Si une partie du camp démocrate se félicite de ces annonces, à l’instar de Bernie Sanders, président du comité sénatorial des dépenses publiques, certains à la gauche du parti, notamment la députée de la chambre basse Alexandria Ocasio-Cortez, estiment que ces efforts budgétaires ne sont « pas suffisants ». Du côté républicain, en revanche, si l’on estime « partager l’avis du président » sur la nécessité de moderniser les infrastructures, on se montre farouchement opposé à l’ampleur des dépenses. Le sénateur conservateur du Missouri, Roy Blunt, a résumé un sentiment largement répandu chez les conservateurs en estimant que « les dépenses d’infrastructures, même si elles sont en tête des priorités, cachent bien d’autres dépenses – estimées à 70% – qui n’y sont aucunement liées. »

D’autres sénateurs républicains ont insisté sur l’absence de volonté réelle du président de travailler de manière bipartisane et dénoncé son empressement à « détricoter tout de go les mesures prises par les républicains sous Donald Trump ». Ils visaient là la décision du président de financer ses plans par une hausse du taux d’imposition des sociétés. Celui-ci avait été ramené en 2017 de 35% à 21%. Joe Biden entend le porter désormais à 28%. Professeur de finances publiques à l’université de Georgetown, Mark Carl Rom considère que, « même s’il irrite la droite qui a fait des crédits d’impôt pour les entreprises une de ses priorités sous Trump, le nouveau taux d’imposition proposé est raisonnable au regard de ce qu’il était sous Barack Obama. » « De plus, analyse-t-il, le secteur entrepreneurial, qui n’est certes jamais désireux de payer des taxes plus que de raison, a tout à gagner d’une modernisation à grande échelle des infrastructures du pays, qu’elles soient routières ou qu’elles concernent les moyens de communication électronique. »
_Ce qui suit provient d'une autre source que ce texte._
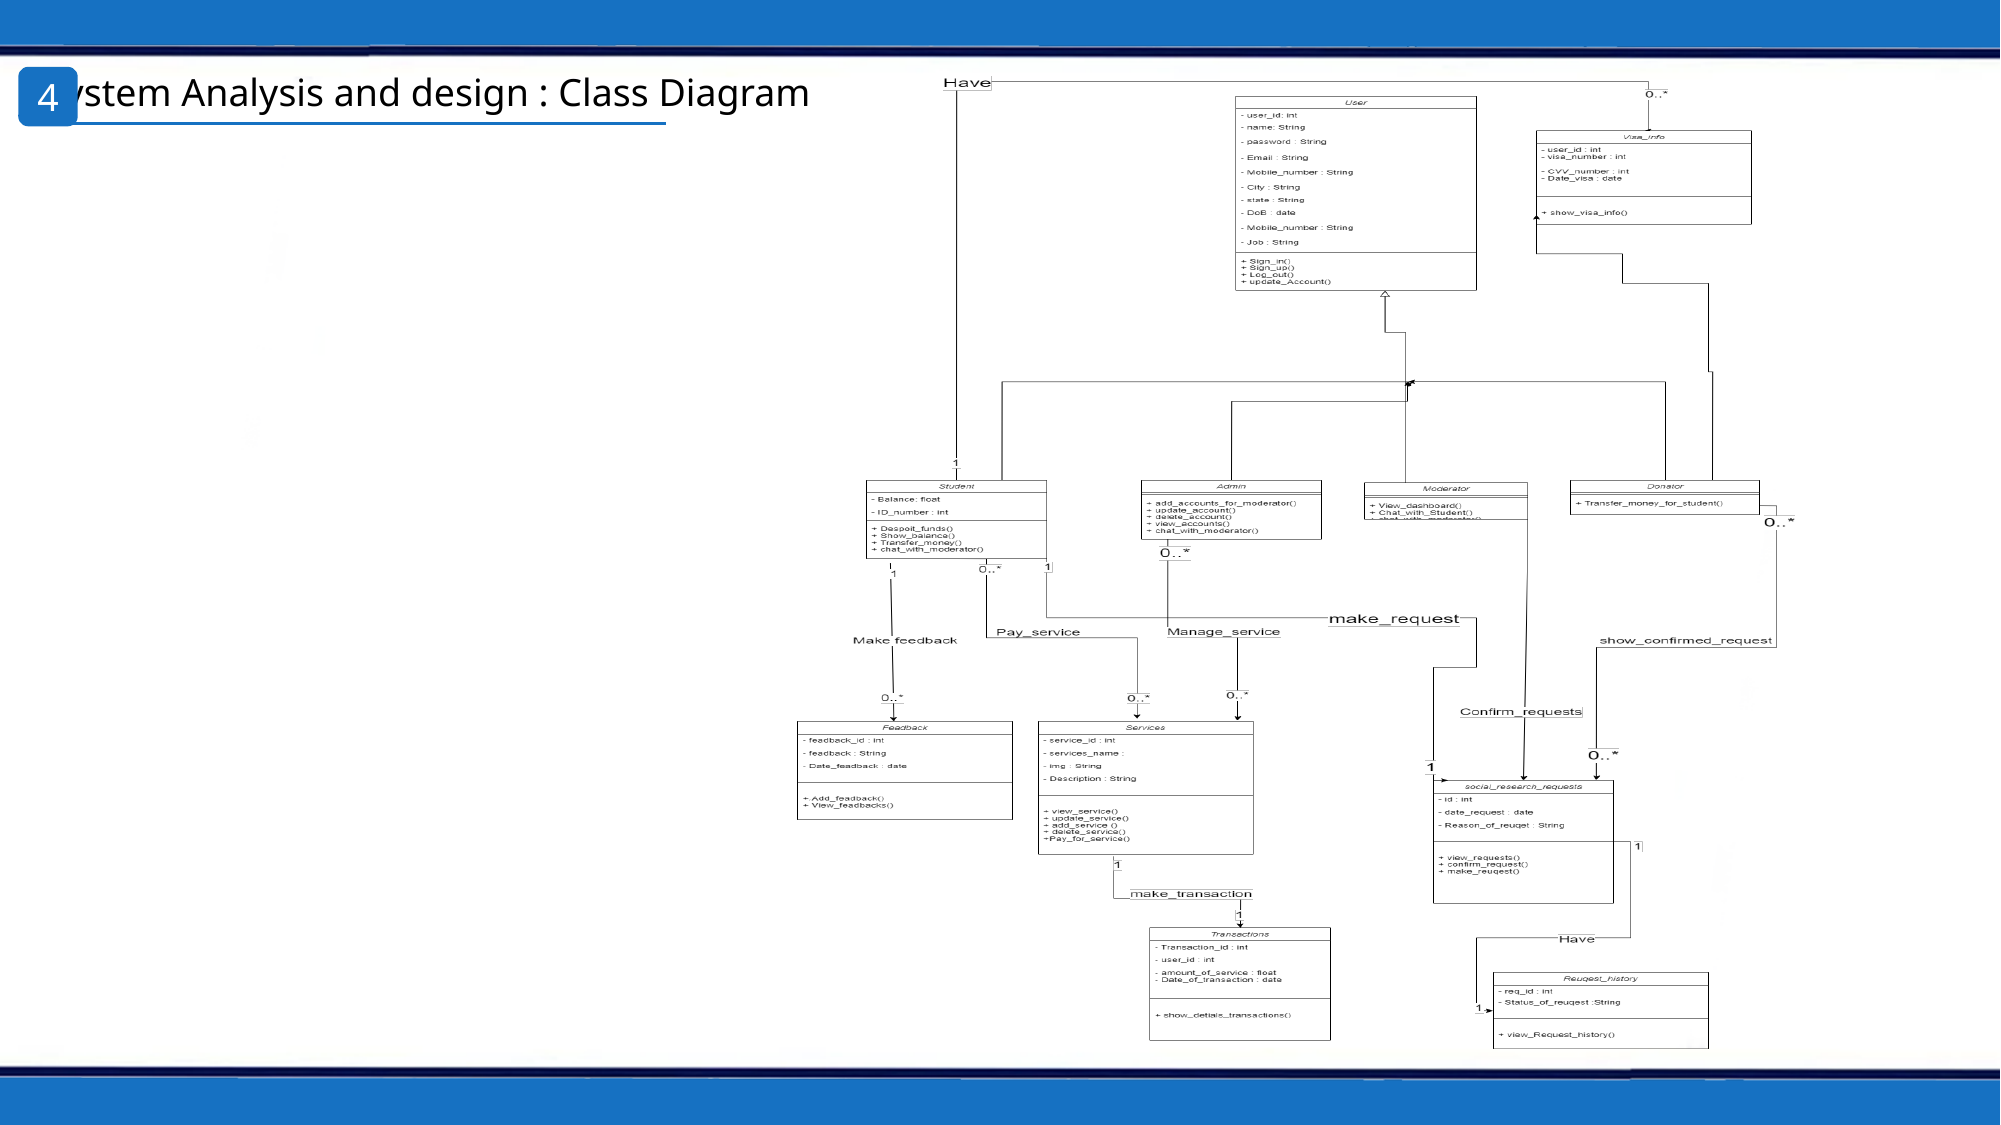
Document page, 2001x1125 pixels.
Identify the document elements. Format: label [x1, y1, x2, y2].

picture [0, 0, 2000, 1125]
text_box [0, 61, 856, 127]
Une approbation pas acquise

Sous la présidence de Bill Clinton ou, bien avant, sous celle de Ronald Reagan, le taux d’imposition des sociétés américaines était supérieur à ce qu’il est aujourd’hui. Il a atteint au début des années 1950 un pic de 50% pour décliner progressivement par la suite. La technique de crédit d’impôt pour les plus fortunés (entreprises ou personnes physiques) visant à appuyer la théorie du ruissellement des richesses en partant du haut, qui a connu un pic sous Trump, n’est donc pas fondamentalement remise en question sous Biden.

Comme le souligne le professeur Mark Carl Rom, « le président devra tout de même faire appel à toute son ingéniosité pour convaincre les deux chambres d’adhérer à ses vues. Même au Sénat, où les démocrates détiennent la majorité par voix de préférence, convaincre les cinquante élus du parti ne sera pas une mince affaire. » Un soutien conservateur à ses plans d’investissement étant plus que jamais exclu, il appartiendra à Joe Biden de fédérer de son camp pour faire du début de son mandat une réussite, alors qu’il a annoncé considérer la possibilité d’en briguer un second.